Avrupa Birliği’nin kripto varlık firmalarına yönelik düzenlemesi olan Markets in Crypto Assets (MiCA), yıl sonunda yürürlüğe giriyor. Ancak, üye ülkelerin önemli bir kısmı bu yeni yasal çerçeveye hazırlığını tamamlamış değil. MiCA ile AB genelinde düzenleyici bir standart oluşturulması hedefleniyor, ancak yerel yasal düzenlemelerin uyarlanması süreci birçok ülkede yavaş ilerliyor.
AB Ülkelerindeki Uyumluluk Sorunları
MiCA’nın uygulanabilmesi için üye ülkelerin kendi düzenlemelerini bu yeni kurallara uygun hale getirmesi gerekiyor. Ancak, Belçika, İtalya, Polonya, Portekiz, Lüksemburg ve Romanya gibi ülkelerin bu adaptasyonu henüz tamamlayamadığına dikkat çekiliyor. Kripto para sektöründeki uzman ve ticaret birlikleri, düzenleyicilerin bu yavaşlığa yeterince önem vermediğini ifade ediyor. Bu durum, kripto firmaları ve yatırımcılar açısından belirsizliği artırıyor.

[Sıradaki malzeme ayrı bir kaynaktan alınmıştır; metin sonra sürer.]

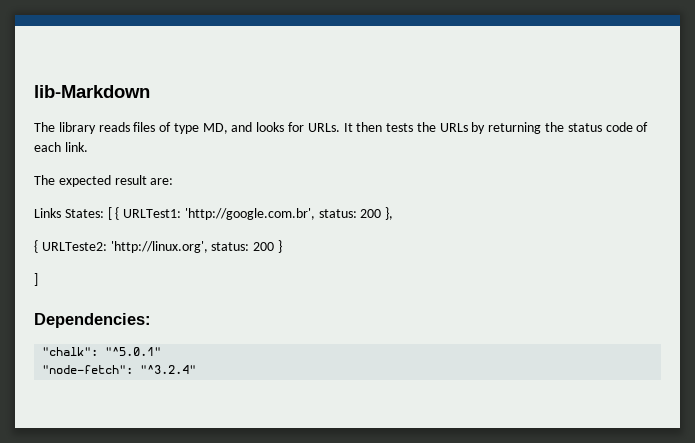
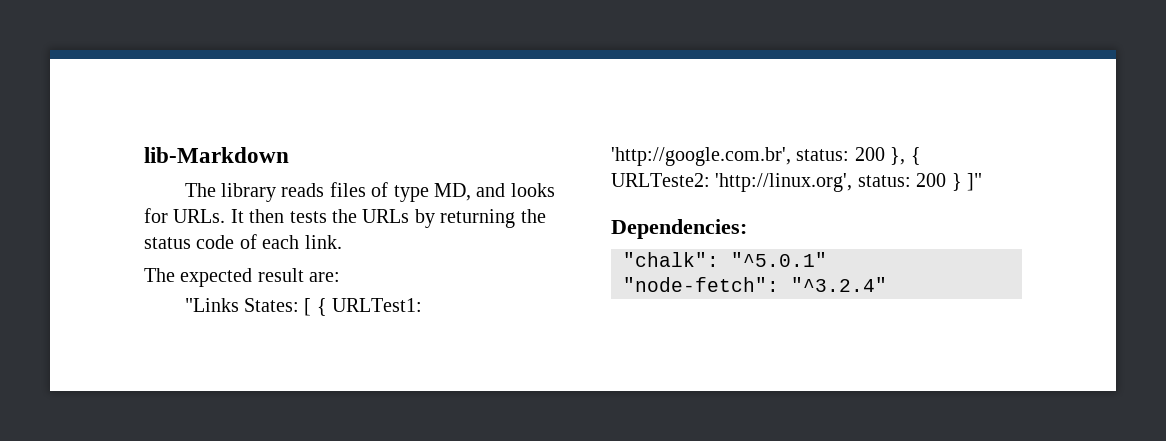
[34,208,61,218] Links -> [184,298,239,312] "Links
(394, 213) // -> (906, 156) none
[34,273,38,286] // ] -> [967,173,982,191] ]"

Uygulama ve Süreçteki Engeller
MiCA’nın uygulanması aşamalı olarak planlandı. İlk etap Haziran ayında stablecoin ihraççılarının yetkilendirilmesini içerirken, ikinci aşama Aralık ayında tamamlanacak. Bu aşama, kripto borsaları ve cüzdan sağlayıcıların lisans almasını zorunlu kılıyor. Ancak süreçte yaşanan gecikmeler, bazı firmaların faaliyetlerini durdurma kararı almasına neden olabilir.
Özellikle Almanya gibi bazı ülkelerde mevcut düzenlemelerin MiCA gerekliliklerini karşılamak üzere revize edilmesi gerekiyor. Polonya ve Portekiz gibi ülkeler neredeyse tamamlanmış durumda olsa da, zaman sıkışıklığı ülkeler üzerindeki baskıyı artırıyor. Avrupa Menkul Kıymetler ve Piyasalar Otoritesi (ESMA), ülkeler tarafından talep edilen ek süreyi reddetse de, rehberlik sağlamak üzere ilerleyen dönemde yeniden değerlendirme yapabilir.
Düzenleme sürecinde yaşanan gecikmeler, AB genelinde rekabet eşitsizliklerini beraberinde getirebilir. Ayrıca, tüketici güvenini olumsuz etkileyebileceği gibi, hazırlıksız ülkelerde ekonomik kayıplara yol açabilir. Bu durum, yerel düzenlemelerin hızlıca uyumlu hale getirilmesi gerektiğini gözler önüne seriyor.
MiCA düzenlemesi, AB kripto piyasasının istikrarlı bir şekilde büyümesi ve kullanıcı haklarının korunması için kritik bir adım olarak değerlendiriliyor. Bu süreçte AB ülkelerinin etkin bir koordinasyonla hareket etmesi büyük önem taşıyor.